▶ **YOUR INSTRUCTIONS**:
Display each line of the items below that contains the string "Noted", copied verbatim.

▶ **EXERCISE INPUT**:
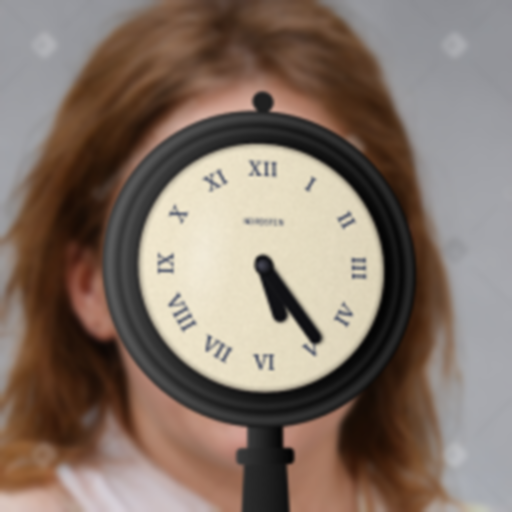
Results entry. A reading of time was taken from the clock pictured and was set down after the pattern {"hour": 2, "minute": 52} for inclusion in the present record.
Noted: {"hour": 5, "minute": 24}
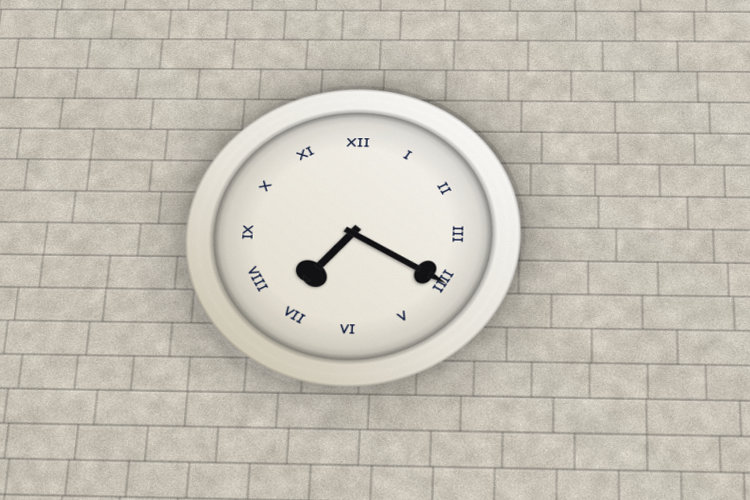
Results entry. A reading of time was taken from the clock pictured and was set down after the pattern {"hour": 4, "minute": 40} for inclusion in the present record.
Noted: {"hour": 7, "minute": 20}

---

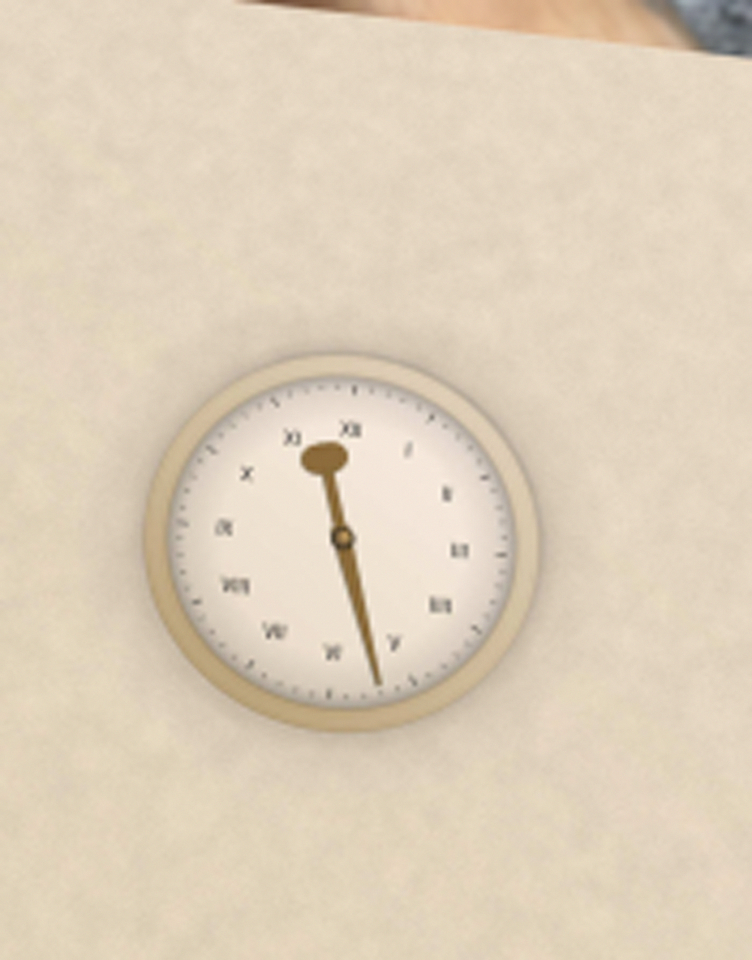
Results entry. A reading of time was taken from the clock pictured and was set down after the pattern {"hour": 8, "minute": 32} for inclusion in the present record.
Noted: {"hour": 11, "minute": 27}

---

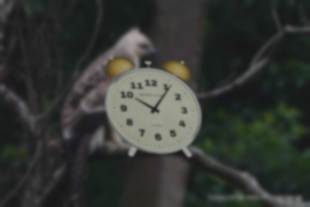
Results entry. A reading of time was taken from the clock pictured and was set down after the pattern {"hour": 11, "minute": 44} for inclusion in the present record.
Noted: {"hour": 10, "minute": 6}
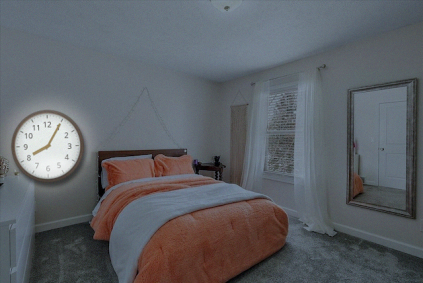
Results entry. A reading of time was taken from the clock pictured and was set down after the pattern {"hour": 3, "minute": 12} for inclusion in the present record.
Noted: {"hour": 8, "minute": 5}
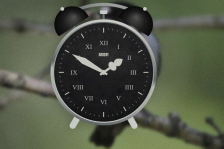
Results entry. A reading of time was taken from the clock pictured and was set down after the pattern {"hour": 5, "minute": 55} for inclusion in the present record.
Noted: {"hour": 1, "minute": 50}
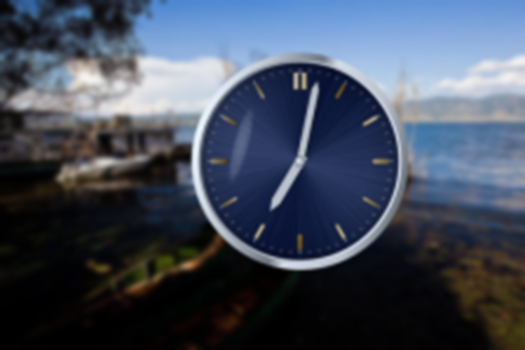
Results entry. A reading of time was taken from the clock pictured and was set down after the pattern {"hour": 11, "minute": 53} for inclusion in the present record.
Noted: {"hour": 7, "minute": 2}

▶ **ANSWER TO THIS TASK**:
Noted: {"hour": 5, "minute": 24}
Noted: {"hour": 7, "minute": 20}
Noted: {"hour": 11, "minute": 27}
Noted: {"hour": 10, "minute": 6}
Noted: {"hour": 8, "minute": 5}
Noted: {"hour": 1, "minute": 50}
Noted: {"hour": 7, "minute": 2}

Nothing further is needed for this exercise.